The Food and Drug Administration (FDA) estimates that there are currently more than 29,000 different dietary supplements available to consumers and that an average of 1,000 new products are introduced each year (Sarubin, 2000). Many adults and children in the United States take one or more vitamins or other dietary supplements. In addition to vitamins, dietary supplements may contain minerals, herbs or other botanical ingredients, amino acids, enzymes, and many other ingredients. Dietary supplements come in a variety of forms, including tablets, capsules, gummies and powders, as well as energy drinks and bars.
When it comes to dietary supplements, there is a wide range of products available on the market. From vitamins and minerals to herbs and botanicals, there is something for everyone. Popular supplements include vitamins D and B12; minerals such as calcium and iron; herbs such as echinacea and garlic; and products such as glucosamine, probiotics, and fish oils.

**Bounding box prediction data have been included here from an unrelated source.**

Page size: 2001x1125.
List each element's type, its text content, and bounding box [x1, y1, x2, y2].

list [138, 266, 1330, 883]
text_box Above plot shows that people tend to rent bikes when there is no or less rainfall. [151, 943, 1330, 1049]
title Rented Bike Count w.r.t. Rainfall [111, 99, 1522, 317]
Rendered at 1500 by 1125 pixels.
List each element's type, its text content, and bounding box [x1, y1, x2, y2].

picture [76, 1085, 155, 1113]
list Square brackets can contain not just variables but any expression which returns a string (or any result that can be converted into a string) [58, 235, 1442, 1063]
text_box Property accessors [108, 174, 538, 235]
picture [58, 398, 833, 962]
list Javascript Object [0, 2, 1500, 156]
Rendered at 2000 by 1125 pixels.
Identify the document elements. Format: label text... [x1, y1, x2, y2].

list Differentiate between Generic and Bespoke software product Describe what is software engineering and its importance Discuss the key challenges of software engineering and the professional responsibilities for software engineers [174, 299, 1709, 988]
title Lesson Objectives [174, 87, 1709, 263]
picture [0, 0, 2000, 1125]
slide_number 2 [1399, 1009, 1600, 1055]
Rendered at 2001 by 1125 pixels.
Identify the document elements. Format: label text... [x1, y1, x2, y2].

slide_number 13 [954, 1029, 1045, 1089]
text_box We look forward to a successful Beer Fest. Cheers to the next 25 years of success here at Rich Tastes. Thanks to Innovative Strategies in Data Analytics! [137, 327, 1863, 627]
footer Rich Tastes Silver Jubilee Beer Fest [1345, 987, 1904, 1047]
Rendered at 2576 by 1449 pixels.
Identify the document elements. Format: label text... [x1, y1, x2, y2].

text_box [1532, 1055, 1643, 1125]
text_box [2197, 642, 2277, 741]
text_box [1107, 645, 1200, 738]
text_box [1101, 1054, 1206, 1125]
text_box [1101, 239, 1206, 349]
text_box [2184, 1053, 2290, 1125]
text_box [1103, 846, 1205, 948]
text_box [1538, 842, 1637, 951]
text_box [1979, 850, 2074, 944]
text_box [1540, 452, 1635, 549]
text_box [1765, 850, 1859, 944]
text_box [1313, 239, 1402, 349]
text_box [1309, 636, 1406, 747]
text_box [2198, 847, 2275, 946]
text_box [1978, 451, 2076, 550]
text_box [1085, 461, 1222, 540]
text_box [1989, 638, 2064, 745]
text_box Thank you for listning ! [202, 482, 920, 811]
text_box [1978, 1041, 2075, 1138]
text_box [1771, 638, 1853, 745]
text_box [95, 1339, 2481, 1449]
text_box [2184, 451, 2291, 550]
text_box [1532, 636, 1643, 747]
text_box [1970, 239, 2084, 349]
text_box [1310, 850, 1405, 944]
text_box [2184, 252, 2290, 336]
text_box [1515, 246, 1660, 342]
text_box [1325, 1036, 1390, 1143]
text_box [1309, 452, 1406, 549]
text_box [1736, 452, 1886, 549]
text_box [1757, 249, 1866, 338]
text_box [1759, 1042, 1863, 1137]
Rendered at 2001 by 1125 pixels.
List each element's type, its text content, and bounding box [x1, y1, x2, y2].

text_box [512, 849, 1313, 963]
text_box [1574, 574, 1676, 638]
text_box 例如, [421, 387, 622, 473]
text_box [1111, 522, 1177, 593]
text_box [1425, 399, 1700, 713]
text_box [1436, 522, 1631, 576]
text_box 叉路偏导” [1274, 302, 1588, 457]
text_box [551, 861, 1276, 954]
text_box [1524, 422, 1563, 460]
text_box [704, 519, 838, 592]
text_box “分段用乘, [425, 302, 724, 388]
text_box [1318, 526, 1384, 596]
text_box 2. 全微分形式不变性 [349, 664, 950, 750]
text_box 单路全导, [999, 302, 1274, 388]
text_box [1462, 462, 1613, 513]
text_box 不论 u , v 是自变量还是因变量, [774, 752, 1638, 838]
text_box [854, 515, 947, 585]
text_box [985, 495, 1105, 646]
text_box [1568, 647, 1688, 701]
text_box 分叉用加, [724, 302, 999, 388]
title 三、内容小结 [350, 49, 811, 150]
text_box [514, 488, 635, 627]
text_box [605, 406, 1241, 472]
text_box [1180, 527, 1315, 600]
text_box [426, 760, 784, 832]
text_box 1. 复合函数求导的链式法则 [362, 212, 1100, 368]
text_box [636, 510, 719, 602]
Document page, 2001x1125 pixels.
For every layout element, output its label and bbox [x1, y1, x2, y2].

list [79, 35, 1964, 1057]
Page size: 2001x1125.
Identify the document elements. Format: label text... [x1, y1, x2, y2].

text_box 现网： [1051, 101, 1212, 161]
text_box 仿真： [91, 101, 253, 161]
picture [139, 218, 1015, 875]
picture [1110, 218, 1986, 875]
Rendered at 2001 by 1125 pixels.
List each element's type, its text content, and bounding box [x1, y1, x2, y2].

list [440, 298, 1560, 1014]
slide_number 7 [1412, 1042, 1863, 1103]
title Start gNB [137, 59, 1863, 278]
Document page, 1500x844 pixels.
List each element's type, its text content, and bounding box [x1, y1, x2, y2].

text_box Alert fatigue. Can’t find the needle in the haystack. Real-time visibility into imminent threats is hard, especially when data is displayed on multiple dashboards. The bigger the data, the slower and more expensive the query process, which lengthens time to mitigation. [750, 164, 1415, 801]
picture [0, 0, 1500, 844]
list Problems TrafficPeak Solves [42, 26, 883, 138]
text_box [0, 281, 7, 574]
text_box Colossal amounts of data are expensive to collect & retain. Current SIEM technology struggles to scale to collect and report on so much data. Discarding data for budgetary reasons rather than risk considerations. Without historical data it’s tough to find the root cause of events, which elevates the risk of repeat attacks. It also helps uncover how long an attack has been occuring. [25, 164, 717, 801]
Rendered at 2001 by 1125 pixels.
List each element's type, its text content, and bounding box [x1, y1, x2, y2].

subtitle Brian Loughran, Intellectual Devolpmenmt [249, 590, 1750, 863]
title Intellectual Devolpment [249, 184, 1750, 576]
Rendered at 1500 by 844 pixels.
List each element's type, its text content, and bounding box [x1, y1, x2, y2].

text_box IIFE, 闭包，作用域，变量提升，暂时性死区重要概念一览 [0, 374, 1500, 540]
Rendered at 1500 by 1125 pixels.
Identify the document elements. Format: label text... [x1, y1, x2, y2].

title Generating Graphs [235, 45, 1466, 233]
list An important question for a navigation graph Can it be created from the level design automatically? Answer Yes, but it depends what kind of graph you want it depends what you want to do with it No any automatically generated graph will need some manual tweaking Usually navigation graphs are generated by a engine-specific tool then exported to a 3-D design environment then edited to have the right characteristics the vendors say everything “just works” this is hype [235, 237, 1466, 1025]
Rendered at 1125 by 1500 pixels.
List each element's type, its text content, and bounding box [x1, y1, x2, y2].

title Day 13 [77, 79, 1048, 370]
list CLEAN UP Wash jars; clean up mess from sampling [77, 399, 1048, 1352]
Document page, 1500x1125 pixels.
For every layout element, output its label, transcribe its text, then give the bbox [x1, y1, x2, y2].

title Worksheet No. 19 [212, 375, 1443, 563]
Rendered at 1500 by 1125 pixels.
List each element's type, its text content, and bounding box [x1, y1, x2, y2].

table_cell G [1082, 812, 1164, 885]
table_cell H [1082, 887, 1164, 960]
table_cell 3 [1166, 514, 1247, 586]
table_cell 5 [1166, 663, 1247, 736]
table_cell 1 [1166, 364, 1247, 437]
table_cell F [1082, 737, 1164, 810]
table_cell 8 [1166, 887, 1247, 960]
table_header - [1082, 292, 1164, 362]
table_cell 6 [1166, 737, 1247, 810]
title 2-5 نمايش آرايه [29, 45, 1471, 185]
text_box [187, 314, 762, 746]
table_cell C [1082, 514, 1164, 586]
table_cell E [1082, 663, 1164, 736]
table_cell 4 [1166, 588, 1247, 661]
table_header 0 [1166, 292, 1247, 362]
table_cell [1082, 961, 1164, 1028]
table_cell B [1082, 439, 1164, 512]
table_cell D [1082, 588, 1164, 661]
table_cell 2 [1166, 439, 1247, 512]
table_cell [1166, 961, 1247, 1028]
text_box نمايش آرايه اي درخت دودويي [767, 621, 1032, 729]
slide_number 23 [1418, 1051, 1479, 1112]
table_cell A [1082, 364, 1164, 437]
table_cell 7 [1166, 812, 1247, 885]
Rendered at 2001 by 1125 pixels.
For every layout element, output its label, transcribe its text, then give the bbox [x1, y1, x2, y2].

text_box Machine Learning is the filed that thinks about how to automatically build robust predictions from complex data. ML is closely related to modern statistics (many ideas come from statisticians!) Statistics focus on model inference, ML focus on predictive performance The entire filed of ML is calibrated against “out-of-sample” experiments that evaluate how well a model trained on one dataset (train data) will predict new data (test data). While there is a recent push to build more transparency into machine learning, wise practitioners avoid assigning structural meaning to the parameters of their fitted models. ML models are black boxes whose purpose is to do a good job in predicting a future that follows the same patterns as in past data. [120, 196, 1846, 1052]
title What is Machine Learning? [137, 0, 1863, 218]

Dietary supplements are vitamins, minerals, herbs and many other products.
They can come in the form of pills, capsules, powders, drinks and energy bars. It's important to note that dietary supplements don't have to go through the same rigorous testing that medications do. Supplement companies are responsible for having proof that their products are safe, and the claims on the label are truthful and not misleading. Many dietary supplements may not contain the exact amount of specific ingredients listed on the label.
In order to ensure the safety of dietary supplements, the FDA has implemented current good manufacturing practices (CGMP) for the dietary supplement industry in the United States. The FDA also relies on the MedWatch program, through which health care providers report any adverse events that occur with supplements. The fact that dietary supplements provide measurable health benefits has long been a topic of scientific debate. The FDA has established good manufacturing practices (GMP) that companies must follow to help ensure the identity, purity, concentration and composition of their dietary supplements.
In other countries, the definition of dietary supplement may or may not be as inclusive as that adopted in the United States. In the European Union, for example, the regulation of supplements is often based on a case-by-case basis depending on the individual country and the safety tests available for the ingredient. A survey conducted by Consumer Reports found that 97 percent of respondents who said they regularly take dietary supplements reported consuming supplements that fall into the vitamin and mineral category. People who took supplements for sports nutrition or weight management purposes accounted for about 19 percent of those surveyed.
Within this category, the most common type of supplement was a protein supplement (10 percent), followed by energy drinks and gels (7 percent), garcinia cambogia (4 percent), green coffee (3 percent) and hydrating beverages and gels (3 percent). In Australia and Canada, supplements and medications are similarly regulated. Only ingredients considered acceptable by the Australian Therapeutic Products Administration or the Natural Health Products Directorate Canada can be sold as dietary supplements. The Federal Trade Commission also requires that information about a supplement be truthful and not misleading.
This fact sheet from the Office of Dietary Supplements (ODS) of the National Institutes of Health (NIH) provides information that should not replace medical advice.